§ PROBLEM DESCRIPTION
Copy out the records below, swapping "series" for "line" wherever it occurs and leaving everything else unchanged. Omit the pictures.
*** DATA IN THIS EXERCISE ***
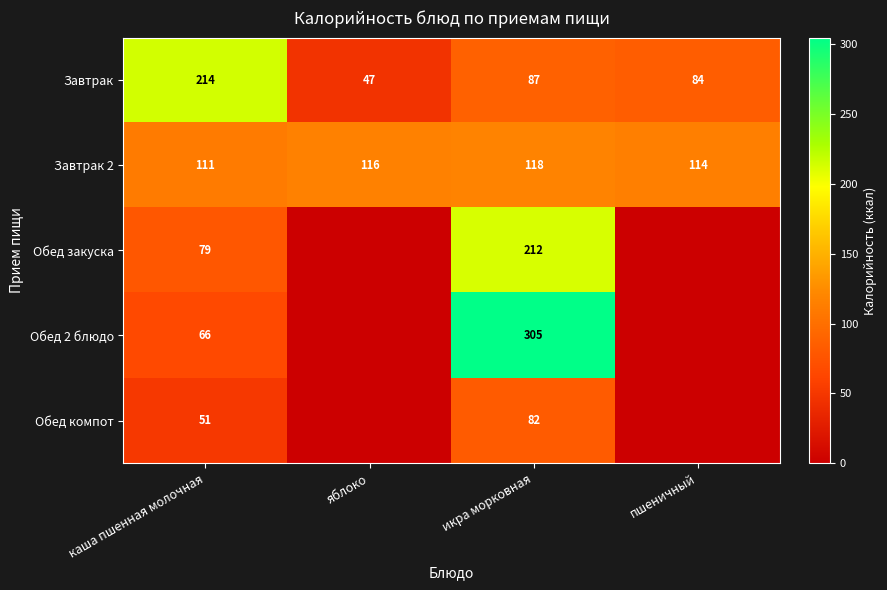

Between каша пшенная молочная and икра морковная, which series saw the biggest shift?

Обед 2 блюдо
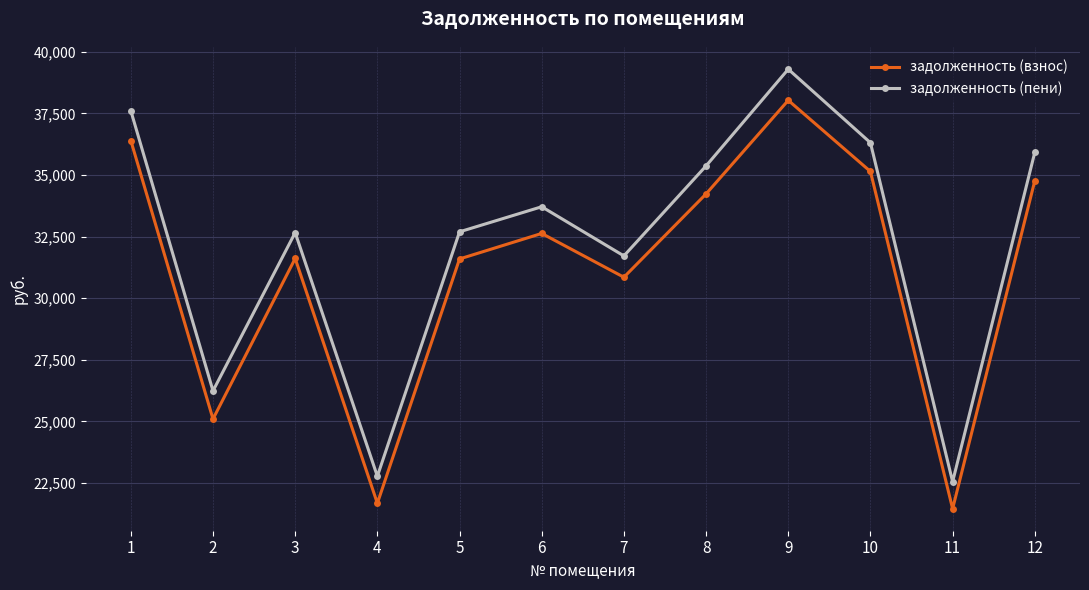

Which series changed the most between 8 and 11?

задолженность (пени)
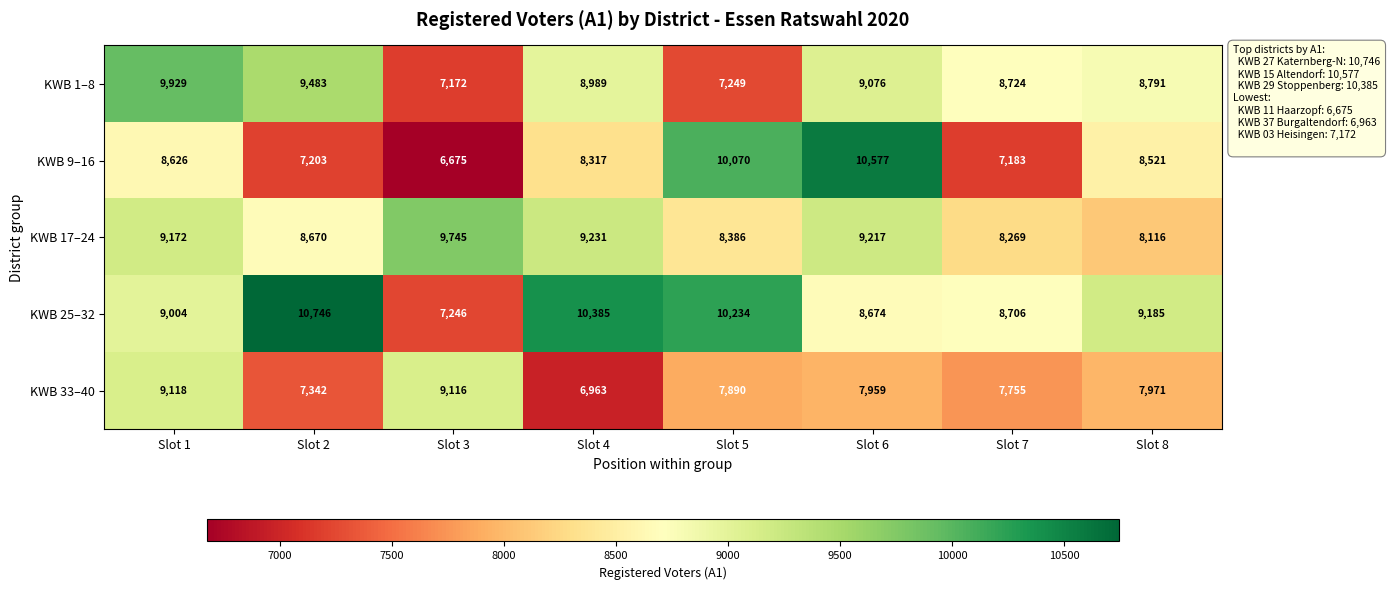

Is it true that KWB 1–8 equals 5266 at Slot 6?

False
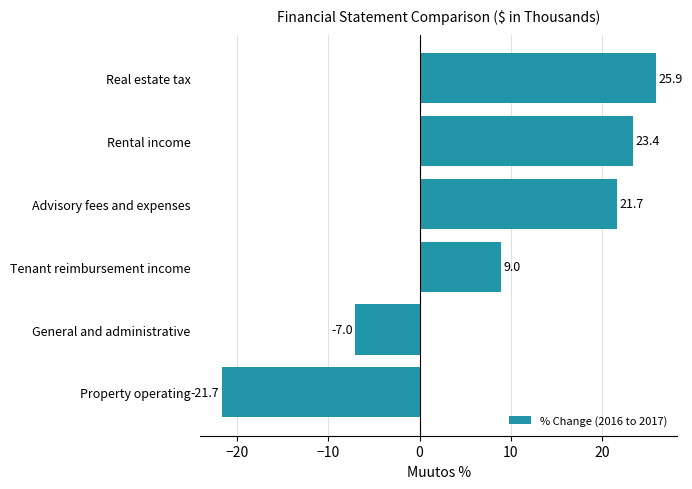

Approximately how many times larger is the value at Tenant reimbursement income compared to Rental income?

0.4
*** End of DATA IN THIS EXERCISE ***
§ SOLUTION TO THE EXERCISE
Between каша пшенная молочная and икра морковная, which line saw the biggest shift?

Обед 2 блюдо

Which line changed the most between 8 and 11?

задолженность (пени)

Is it true that KWB 1–8 equals 5266 at Slot 6?

False

Approximately how many times larger is the value at Tenant reimbursement income compared to Rental income?

0.4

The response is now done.